Maar deze onderscheiding heeft ook een keerzijde, zo blijkt uit onderzoek van majoor N.U. Stam. Een artikel in de serie over ‘gevechtservaringen’, het jaarthema van het Veteraneninstituut.
De krijgsmacht is erop gericht om adequaat te kunnen reageren in een crisissituatie, wanneer de veiligheid van Nederland of die van een van de bondgenoten in het geding is. Als een militair tijdens een missie gevechtservaring opdoet, is dit voor zowel de militair als de organisatie een belangrijke gebeurtenis. Aan de ene kant – vooral als het gevecht succesvol afgeslagen of gewonnen wordt – is het voor de organisatie een manier om te zien zij haar rekruten goed opleidt. Voor de betrokken militair is het een manier om te laten zien dat hij of zij waardevol is voor de organisatie.
Defensie reikt dan ook aan militairen met gevechtservaring een zogeheten gevechtsinsigne uit om haar waardering te tonen. Hoewel bedoeld als een extra teken van waardering, heeft het gevechtsinsigne ook onbedoelde gevolgen, zo toonde Majoor Stam aan in zijn onderzoek onder officieren met en zonder gevechtservaring.

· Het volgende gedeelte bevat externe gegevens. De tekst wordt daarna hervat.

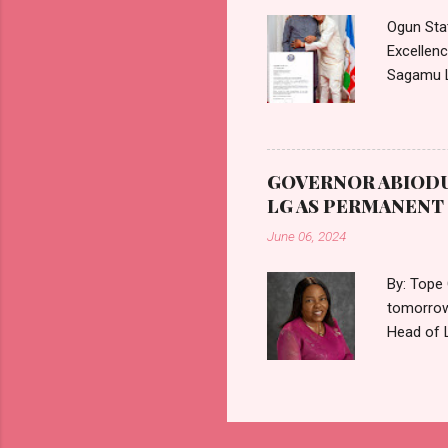
medical c
Ogun Sta
Excellen
Sagamu L
communica
August 20
accordanc
Holders. 
GOVERNOR ABIODU
appointme
LG AS PERMANEN
tenure of
June 06, 2024
By: Tope
tomorrow
Head of 
Ogun Sta
Gov. ABI
Director 
Director,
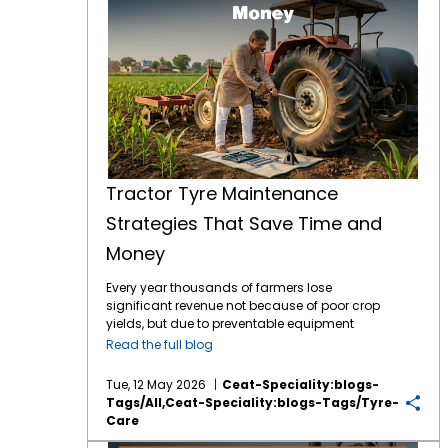
Tractor Tyre Maintenance
Strategies That Save Time and
Money
Every year thousands of farmers lose
significant revenue not because of poor crop
yields, but due to preventable equipment
downtime. Your tractor tyres are the only
Read the full blog
point of contact between your machine and
the earth which means they are the literal
Tue, 12 May 2026
Ceat-Speciality:blogs-
foundation of your farming efficiency. In
Tags/all,ceat-Speciality:blogs-Tags/tyre-
2026, the tractor tyre price in India reflects a
Care
market driven by advanced tyre technology
Proven Tips to Extend the Life of Your Farm Tyres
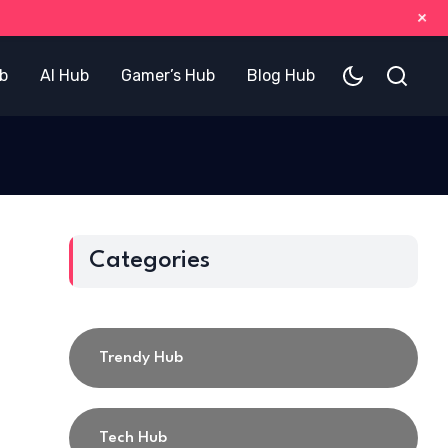
+
b
AI Hub
Gamer’s Hub
Blog Hub
Categories
Trendy Hub
Tech Hub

Eenmaal terug in Nederland, bleek dat officieren met insigne automatisch een band voelen met andere officieren met gevechtsinsigne, terwijl ze die niet voelen met officieren zonder gevechtsinsigne. Ze kozen er vaak voor om hun gevechtservaringen alleen te delen met degenen die ook gevechtservaring hebben, vanuit de gedachte dat degenen zonder die ervaring hen toch niet zouden begrijpen. Ook hadden degenen met een gevechtsinsigne binnen de krijgsmacht een hogere sociale status. Dat bleek bijvoorbeeld uit het feit dat hun mening klakkeloos werd overgenomen door anderen en dat officieren zonder gevechtservaring nauwelijks kritiek op hen uitten.
Doordat het gevechtsinsigne de sociale status van iemand binnen de krijgsmacht duidelijk ophoogt, zouden sommige officieren het gevechtscontact tijdens missies zelfs opzoeken, zo vertelden de geïnterviewden. Op die manier zouden zij ook een gevechtsinsigne krijgen en dus bij de groep met het hogere aanzien gaan horen. Gezien de gevaren die dit gedrag met zich meebrengt en gezien het feit dat onze krijgsmacht gericht is op de de-escalatie van geweld, is dit geen wenselijke ontwikkeling.

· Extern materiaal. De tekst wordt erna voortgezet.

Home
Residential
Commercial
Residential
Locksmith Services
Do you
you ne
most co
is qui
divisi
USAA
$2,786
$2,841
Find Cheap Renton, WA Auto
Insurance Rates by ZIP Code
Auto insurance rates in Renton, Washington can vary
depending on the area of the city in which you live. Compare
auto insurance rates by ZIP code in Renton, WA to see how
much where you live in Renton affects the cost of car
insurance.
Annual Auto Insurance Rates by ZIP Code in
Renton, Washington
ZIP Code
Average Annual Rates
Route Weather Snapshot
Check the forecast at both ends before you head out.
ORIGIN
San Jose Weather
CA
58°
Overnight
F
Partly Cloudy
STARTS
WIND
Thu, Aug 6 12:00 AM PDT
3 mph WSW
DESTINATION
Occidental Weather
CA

Het gevechtsinsigne creëert dus tegelijkertijd verdeeldheid én verbondenheid. Het zorgt voor een diepere band tussen degenen die het insigne wel hebben, maar tegelijkertijd ook voor een kloof tussen degenen met en zonder gevechtservaring.
Naar aanleiding van zijn onderzoek geeft Majoor Stam dan ook enkele tips om de verbondenheid tussen beide groepen te stimuleren en de kloof te dichten. De eerste is om geen gevechtsinsigne uit te reiken. Maar aangezien dat niet zo snel zal verdwijnen, raadt hij ook aan om communicatie over de gevechtservaring te stimuleren. Officieren met deze ervaringen kunnen degenen zonder gevechtservaring alleen maar iets nuttigs leren als zij openheid van zaken geven. Met zijn allen goed op de hoogte zijn, versterkt ook weer de onderlinge band. Bovendien kan praten over de ervaring hen zelf ook helpen in de verwerking.

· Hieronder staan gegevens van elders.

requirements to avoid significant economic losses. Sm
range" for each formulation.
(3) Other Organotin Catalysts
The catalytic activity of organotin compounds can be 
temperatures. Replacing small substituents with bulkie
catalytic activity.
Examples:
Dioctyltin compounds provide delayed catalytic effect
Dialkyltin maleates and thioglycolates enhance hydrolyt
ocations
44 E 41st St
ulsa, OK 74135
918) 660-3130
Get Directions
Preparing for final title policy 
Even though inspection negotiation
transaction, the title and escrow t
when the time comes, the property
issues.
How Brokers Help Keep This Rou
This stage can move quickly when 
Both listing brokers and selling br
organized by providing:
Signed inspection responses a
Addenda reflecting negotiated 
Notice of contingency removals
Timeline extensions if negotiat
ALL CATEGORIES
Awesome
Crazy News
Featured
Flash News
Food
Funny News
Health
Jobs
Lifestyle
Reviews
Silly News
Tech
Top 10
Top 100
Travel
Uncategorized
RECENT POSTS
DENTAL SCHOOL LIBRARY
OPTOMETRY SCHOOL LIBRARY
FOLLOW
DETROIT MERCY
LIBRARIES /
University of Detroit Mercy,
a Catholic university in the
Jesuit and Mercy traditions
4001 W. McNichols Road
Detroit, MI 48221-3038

Het belangrijkste is om de gevechtservaring niet bij een individu op de borst te spelden, maar mee naar huis te nemen op een manier dat de hele krijgsmacht ervan kan leren. Uiteindelijk is de ervaring dan nuttig voor iedereen. En misschien nog belangrijker: voelt iedereen zich weer betrokken bij elkaar. Zo kan gevechtservaring verbinden in plaats van verdelen: één voor allen, allen voor één.